Man muss bei der Umgehung das große Ganze sehen. In der Verkehrsprognose 2030 des Bundes wird eine Zunahme des Lkw-Verkehrs in Deutschland um bis zu 39 Prozent bis 2030 prognostiziert. Im Süden des Landes wird dies aber deutlich mehr sein, da hier viel produzierendes Gewerbe sitzt. Da rechnet man mit einer Zunahme des Lkw-Verkehrs um bis zu 60 Prozent. Darum müssen wir zum einen den Binnenverkehr in Bretten reduzieren, aber zum anderen auch den Transitverkehr durch eine Umgehungsstraße aus der Stadt herausnehmen. Und das Argument, man würde damit eine Abkürzungs-trasse für die A5 und die A8 schaffen, ist obsolet. Denn das ist heute schon der Fall.

Heiß diskutiert wird in Bretten auch immer wieder das Thema Denkmalschutz. Beim Landmesser-Haus in Bretten gab es jüngst erfreuliche Neuheiten: Mehrere Interessenten hatten ein Kauf- und Sanierungsangebot gemacht. Wie ist hier der Status Quo?
Da kann ich gute Neuheiten vermelden. Das Landmesser-Haus wurde inzwischen von einer bekannten Firma aus der Region gekauft, die schon lange Interesse an dem Gebäude hat. Was nun daraus entsteht, wird das Konzept der Firma zeigen.
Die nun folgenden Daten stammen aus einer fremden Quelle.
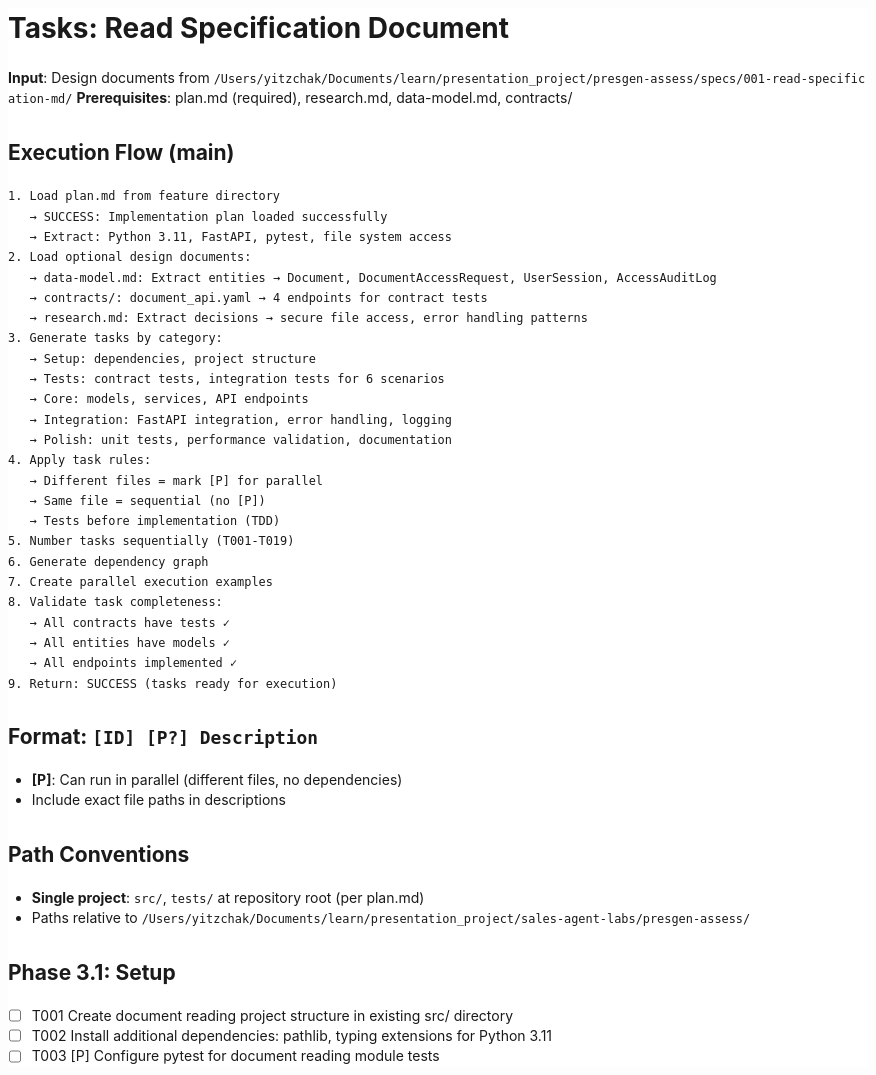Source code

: # Tasks: Read Specification Document

**Input**: Design documents from `/Users/yitzchak/Documents/learn/presentation_project/presgen-assess/specs/001-read-specification-md/`
**Prerequisites**: plan.md (required), research.md, data-model.md, contracts/

## Execution Flow (main)
```
1. Load plan.md from feature directory
   → SUCCESS: Implementation plan loaded successfully
   → Extract: Python 3.11, FastAPI, pytest, file system access
2. Load optional design documents:
   → data-model.md: Extract entities → Document, DocumentAccessRequest, UserSession, AccessAuditLog
   → contracts/: document_api.yaml → 4 endpoints for contract tests
   → research.md: Extract decisions → secure file access, error handling patterns
3. Generate tasks by category:
   → Setup: dependencies, project structure
   → Tests: contract tests, integration tests for 6 scenarios
   → Core: models, services, API endpoints
   → Integration: FastAPI integration, error handling, logging
   → Polish: unit tests, performance validation, documentation
4. Apply task rules:
   → Different files = mark [P] for parallel
   → Same file = sequential (no [P])
   → Tests before implementation (TDD)
5. Number tasks sequentially (T001-T019)
6. Generate dependency graph
7. Create parallel execution examples
8. Validate task completeness:
   → All contracts have tests ✓
   → All entities have models ✓
   → All endpoints implemented ✓
9. Return: SUCCESS (tasks ready for execution)
```

## Format: `[ID] [P?] Description`
- **[P]**: Can run in parallel (different files, no dependencies)
- Include exact file paths in descriptions

## Path Conventions
- **Single project**: `src/`, `tests/` at repository root (per plan.md)
- Paths relative to `/Users/yitzchak/Documents/learn/presentation_project/sales-agent-labs/presgen-assess/`

## Phase 3.1: Setup
- [ ] T001 Create document reading project structure in existing src/ directory
- [ ] T002 Install additional dependencies: pathlib, typing extensions for Python 3.11
- [ ] T003 [P] Configure pytest for document reading module tests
Den gordischen Knoten hat meiner Meinung nach die von uns in Auftrag gegebene bauhistorische Untersuchung gelöst. Denn ab da war klar, was an dem Haus zu erhalten ist und was man abreißen darf. Nun sind klare Verhältnisse geschaffen.
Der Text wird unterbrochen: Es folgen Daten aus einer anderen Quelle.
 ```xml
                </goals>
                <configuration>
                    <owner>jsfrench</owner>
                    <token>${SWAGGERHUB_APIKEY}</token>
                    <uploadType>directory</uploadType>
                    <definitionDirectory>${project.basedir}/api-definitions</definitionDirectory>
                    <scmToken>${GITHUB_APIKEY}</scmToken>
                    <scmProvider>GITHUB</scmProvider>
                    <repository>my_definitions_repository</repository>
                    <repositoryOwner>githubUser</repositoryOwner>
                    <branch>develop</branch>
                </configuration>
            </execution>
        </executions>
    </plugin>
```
Auch über den Abriss oder Erhalt des Böckle-Hauses wird immer wieder gestritten. Gibt es aus Ihrer Sicht eine Alternative zum Abriss?
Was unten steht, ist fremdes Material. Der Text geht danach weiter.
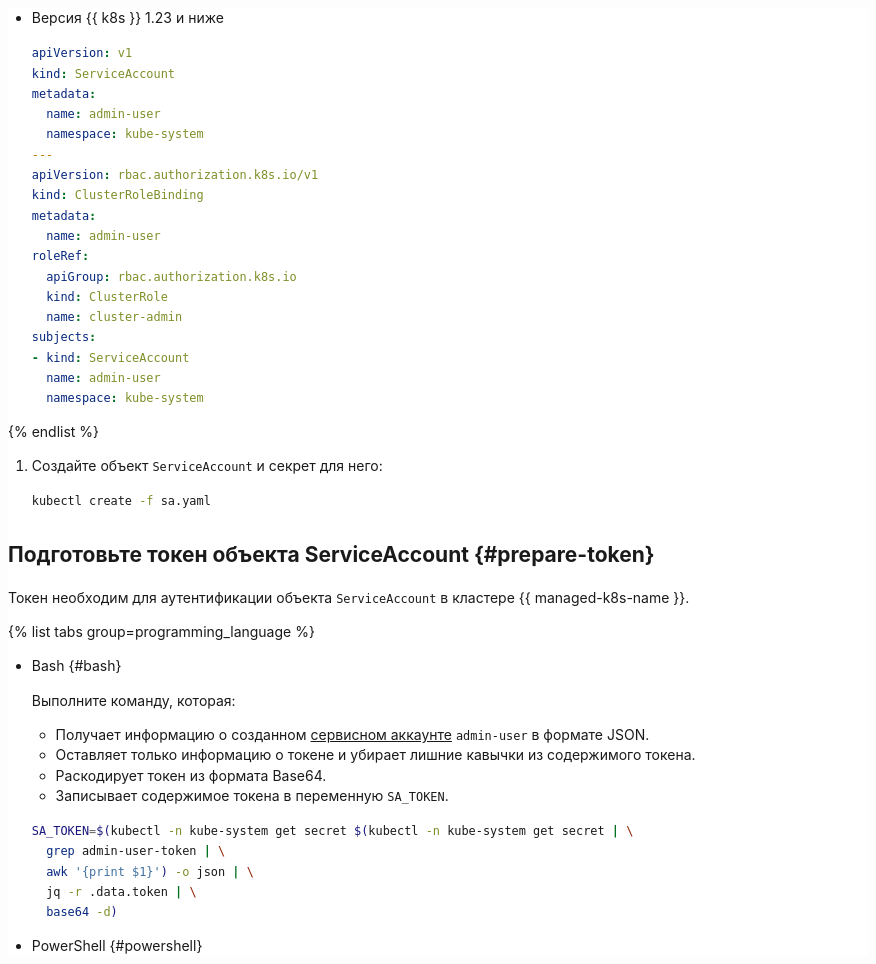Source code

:    - Версия {{ k8s }} 1.23 и ниже

     ```yaml
     apiVersion: v1
     kind: ServiceAccount
     metadata:
       name: admin-user
       namespace: kube-system
     ---
     apiVersion: rbac.authorization.k8s.io/v1
     kind: ClusterRoleBinding
     metadata:
       name: admin-user
     roleRef:
       apiGroup: rbac.authorization.k8s.io
       kind: ClusterRole
       name: cluster-admin
     subjects:
     - kind: ServiceAccount
       name: admin-user
       namespace: kube-system
     ```

   {% endlist %}

1. Создайте объект `ServiceAccount` и секрет для него:

   ```bash
   kubectl create -f sa.yaml
   ```

## Подготовьте токен объекта ServiceAccount {#prepare-token}

Токен необходим для аутентификации объекта `ServiceAccount` в кластере {{ managed-k8s-name }}.

{% list tabs group=programming_language %}

- Bash {#bash}

  Выполните команду, которая:
  * Получает информацию о созданном [сервисном аккаунте](../../../iam/concepts/users/service-accounts.md) `admin-user` в формате JSON.
  * Оставляет только информацию о токене и убирает лишние кавычки из содержимого токена.
  * Раскодирует токен из формата Base64.
  * Записывает содержимое токена в переменную `SA_TOKEN`.

  ```bash
  SA_TOKEN=$(kubectl -n kube-system get secret $(kubectl -n kube-system get secret | \
    grep admin-user-token | \
    awk '{print $1}') -o json | \
    jq -r .data.token | \
    base64 -d)
  ```

- PowerShell {#powershell}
Da möchte ich erst die Begehung mit dem Denkmalamt abwarten. Fakt ist aber auch, die Stadt hat das Gebäude damals gekauft, um es abzureißen. Dazu gab es auch einen Beschluss des Gemeinderats. Vielleicht kann man aber auch einen Mittelweg finden. Man könnte das bestehende Gebäude abbrechen und ein Stück weiter einen Neubau errichten, bei dem die historisch wertvollen Bauteile des Böckle-Hauses wiederverwendet werden und die stadtbildprägende Optik wieder hergestellt wird. Der Keller des Böckle-Hauses sollte indes aber in jedem Fall erhalten werden.